If $\mathcal{L}$ is a linear operator on vector space $V$, where $dimV=n$ and $dim(rang(L))=k$, prove that characteristic polynomial of $\mathcal{L}$, $f_{\mathcal{L}}(\lambda)$ is divisible by $\lambda^{n-k}$.

The only thing I know is that $dim(Ker(\mathcal{L}))=n-k$, but couldn't come up with anything to do with that fact. Could we say, that $dim(Ker(\mathcal{L}-\lambda\mathcal{E}))=dim(Ker(\mathcal{L}))=n-k$, which would then lead us to the proof? Any hints will be appreciated.

On the other hand let's say this can be shown (I'm guessing it can). Would you mind giving me an example of such linear operator, preferably just a matrix of one?

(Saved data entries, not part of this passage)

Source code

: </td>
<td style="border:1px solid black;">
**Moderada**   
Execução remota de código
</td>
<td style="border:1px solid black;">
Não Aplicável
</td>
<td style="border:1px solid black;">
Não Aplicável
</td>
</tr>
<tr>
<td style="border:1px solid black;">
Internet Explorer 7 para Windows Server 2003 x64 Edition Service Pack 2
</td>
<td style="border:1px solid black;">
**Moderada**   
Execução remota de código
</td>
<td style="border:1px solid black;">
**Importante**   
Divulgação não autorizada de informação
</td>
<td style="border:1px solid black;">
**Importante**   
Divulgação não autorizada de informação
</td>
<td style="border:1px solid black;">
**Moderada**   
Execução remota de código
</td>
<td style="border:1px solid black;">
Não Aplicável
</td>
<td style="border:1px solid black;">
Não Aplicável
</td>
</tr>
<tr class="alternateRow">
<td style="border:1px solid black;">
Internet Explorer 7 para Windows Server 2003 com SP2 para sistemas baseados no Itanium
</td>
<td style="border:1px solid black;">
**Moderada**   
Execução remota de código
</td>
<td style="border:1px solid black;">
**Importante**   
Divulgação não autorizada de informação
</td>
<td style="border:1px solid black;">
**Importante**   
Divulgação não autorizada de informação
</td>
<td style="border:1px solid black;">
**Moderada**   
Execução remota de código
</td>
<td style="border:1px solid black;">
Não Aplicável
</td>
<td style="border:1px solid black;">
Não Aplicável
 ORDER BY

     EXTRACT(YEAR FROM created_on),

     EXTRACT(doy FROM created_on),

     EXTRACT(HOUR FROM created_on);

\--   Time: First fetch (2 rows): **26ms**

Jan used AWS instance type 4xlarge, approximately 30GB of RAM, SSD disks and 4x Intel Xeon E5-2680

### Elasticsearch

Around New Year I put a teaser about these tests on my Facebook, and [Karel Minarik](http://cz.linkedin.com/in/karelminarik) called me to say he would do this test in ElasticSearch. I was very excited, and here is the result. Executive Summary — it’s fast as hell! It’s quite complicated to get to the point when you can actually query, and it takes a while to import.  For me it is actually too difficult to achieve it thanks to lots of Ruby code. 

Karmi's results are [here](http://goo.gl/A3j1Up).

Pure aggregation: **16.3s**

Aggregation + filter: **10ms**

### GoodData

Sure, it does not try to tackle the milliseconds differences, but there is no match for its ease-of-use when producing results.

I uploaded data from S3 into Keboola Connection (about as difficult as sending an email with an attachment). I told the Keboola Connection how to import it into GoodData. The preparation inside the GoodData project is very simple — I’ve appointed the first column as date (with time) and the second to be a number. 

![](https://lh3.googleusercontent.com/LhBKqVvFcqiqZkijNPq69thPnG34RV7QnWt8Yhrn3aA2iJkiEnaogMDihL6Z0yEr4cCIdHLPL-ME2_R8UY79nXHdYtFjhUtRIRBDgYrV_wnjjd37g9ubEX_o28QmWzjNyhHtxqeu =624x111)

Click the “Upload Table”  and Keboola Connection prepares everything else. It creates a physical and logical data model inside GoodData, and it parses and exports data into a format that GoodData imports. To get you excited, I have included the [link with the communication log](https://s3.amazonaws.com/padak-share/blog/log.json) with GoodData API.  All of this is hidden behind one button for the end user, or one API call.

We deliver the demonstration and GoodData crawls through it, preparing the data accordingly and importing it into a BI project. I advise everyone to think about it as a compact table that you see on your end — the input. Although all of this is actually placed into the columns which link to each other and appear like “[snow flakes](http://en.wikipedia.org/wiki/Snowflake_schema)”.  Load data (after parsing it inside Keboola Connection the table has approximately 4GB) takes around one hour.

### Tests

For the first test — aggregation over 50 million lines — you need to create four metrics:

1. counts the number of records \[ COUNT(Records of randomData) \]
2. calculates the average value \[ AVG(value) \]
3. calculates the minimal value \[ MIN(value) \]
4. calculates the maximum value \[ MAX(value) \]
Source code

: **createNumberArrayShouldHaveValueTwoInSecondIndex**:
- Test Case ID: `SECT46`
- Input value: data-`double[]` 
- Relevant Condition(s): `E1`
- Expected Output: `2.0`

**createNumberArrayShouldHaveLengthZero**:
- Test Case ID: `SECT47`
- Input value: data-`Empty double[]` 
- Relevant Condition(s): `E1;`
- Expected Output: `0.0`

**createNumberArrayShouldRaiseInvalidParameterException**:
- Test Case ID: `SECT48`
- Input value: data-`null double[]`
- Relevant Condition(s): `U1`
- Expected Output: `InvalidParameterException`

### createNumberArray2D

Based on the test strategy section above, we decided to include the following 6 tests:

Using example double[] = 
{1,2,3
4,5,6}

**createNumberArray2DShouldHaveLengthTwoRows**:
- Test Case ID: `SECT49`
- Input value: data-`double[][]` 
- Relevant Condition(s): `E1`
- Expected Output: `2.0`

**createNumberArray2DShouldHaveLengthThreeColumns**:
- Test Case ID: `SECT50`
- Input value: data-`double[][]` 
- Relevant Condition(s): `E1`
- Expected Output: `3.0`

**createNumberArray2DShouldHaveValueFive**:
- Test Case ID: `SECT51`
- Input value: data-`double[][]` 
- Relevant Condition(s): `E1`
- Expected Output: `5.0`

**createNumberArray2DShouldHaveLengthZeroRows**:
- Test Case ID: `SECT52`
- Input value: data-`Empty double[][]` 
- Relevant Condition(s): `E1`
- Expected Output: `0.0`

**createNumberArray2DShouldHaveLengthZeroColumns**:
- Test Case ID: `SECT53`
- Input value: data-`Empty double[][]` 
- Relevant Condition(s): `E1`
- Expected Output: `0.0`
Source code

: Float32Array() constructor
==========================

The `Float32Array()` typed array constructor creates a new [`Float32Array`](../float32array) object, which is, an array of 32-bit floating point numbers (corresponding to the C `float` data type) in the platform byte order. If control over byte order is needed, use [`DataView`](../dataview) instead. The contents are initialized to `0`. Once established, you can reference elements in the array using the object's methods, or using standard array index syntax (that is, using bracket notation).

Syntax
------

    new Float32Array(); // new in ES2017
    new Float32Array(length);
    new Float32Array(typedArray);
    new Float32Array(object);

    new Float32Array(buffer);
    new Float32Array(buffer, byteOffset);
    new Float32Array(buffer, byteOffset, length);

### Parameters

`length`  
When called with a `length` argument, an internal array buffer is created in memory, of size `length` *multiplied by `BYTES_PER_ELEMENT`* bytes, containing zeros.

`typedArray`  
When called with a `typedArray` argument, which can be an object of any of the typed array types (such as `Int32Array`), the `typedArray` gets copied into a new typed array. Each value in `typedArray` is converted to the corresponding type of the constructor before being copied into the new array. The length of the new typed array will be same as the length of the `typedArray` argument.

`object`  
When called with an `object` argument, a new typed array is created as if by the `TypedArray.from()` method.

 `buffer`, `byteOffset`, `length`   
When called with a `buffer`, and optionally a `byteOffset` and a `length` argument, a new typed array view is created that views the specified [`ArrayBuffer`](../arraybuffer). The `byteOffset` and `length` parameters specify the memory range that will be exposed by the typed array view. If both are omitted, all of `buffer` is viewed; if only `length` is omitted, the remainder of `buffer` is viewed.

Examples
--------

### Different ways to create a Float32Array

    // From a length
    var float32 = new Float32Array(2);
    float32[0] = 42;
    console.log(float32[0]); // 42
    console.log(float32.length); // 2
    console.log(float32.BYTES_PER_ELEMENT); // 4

I really haven't encountered a lot of examples where there is $\lambda=0$ as eigenvalue, with algebraic multiplicity of $n-k$.

Answer 1

You already have your answer, just use a base fitting with a decomposition $E = \ker L \oplus F$, then try to look what the matrix will look like in this base, this gives you an immediate answer.
Another possibility is that the geometric multiplicity of $0$ (here $\dim \ker L = n-k$) is always smaller than the algebraic one which means the multiplicity of $0$ in your characteristic polynomial.

If you want a definition, let $\lambda \in \text{Sp}(u)$, we define $m_g(\lambda) = \dim E_\lambda$ the geometric multiplicity and $m_a (\lambda) $ the algebraic multiplicity as the multiplicity of $\lambda$ as a root of $\chi_u$.